What experts disagree about

Some radiology and oncology groups have criticised the ACP guidance, arguing it relies on older data and risks delayed diagnosis in women aged 40–49 and in women with dense breasts. They emphasise that modern annual screening and more sensitive imaging can find cancers earlier and save lives.

The ACP and its critics broadly agree that screening decisions involve trade‑offs between earlier detection and the harms of false positives and overdiagnosis, but they weigh those trade‑offs differently.

These differences reflect varying interpretations of the evidence and different priorities for minimising harms versus maximising early detection.

What remains unknown and what comes next

Key unanswered questions include how modern imaging technologies and screening strategies perform over the long term, especially in younger women and those with dense breasts.

Ongoing and future research will compare outcomes from DBT versus 2D mammography, different screening intervals with contemporary imaging, and tailored screening based on individual risk models.

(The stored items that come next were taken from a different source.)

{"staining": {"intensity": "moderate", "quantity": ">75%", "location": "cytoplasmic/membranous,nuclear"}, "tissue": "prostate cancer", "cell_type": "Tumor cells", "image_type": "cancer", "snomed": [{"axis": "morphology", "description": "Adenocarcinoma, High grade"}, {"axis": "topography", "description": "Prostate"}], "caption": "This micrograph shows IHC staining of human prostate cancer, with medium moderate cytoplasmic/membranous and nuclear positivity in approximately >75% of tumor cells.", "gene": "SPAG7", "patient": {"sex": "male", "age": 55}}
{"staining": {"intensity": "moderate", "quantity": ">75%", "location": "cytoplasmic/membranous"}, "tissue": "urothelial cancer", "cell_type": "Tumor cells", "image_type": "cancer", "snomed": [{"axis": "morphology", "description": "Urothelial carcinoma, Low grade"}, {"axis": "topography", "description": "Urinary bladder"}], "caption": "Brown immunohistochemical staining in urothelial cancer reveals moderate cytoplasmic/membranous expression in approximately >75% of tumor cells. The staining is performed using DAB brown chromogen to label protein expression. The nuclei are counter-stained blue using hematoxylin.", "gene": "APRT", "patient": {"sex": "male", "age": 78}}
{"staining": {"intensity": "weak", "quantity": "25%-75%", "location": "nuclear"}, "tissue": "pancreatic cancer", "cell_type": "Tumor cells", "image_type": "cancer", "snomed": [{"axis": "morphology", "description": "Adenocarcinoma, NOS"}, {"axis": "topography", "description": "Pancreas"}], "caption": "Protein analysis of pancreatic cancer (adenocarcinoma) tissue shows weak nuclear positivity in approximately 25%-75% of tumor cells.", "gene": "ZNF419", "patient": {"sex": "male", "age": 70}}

Better tools to stratify risk could allow more personalised screening that maximises benefits and minimises harms.

Conclusion

The ACP’s guidance aims to clarify screening for the average‑risk population by privileging a balance between benefit and harm and by promoting shared decision‑making.

It does not eliminate screening options; rather, it encourages conversations between women and clinicians about personal risk and preferences.

For anyone unsure about what is best for them, the practical next step is to discuss individual risk factors, family history and the pros and cons of different screening schedules with a primary care clinician or breast specialist.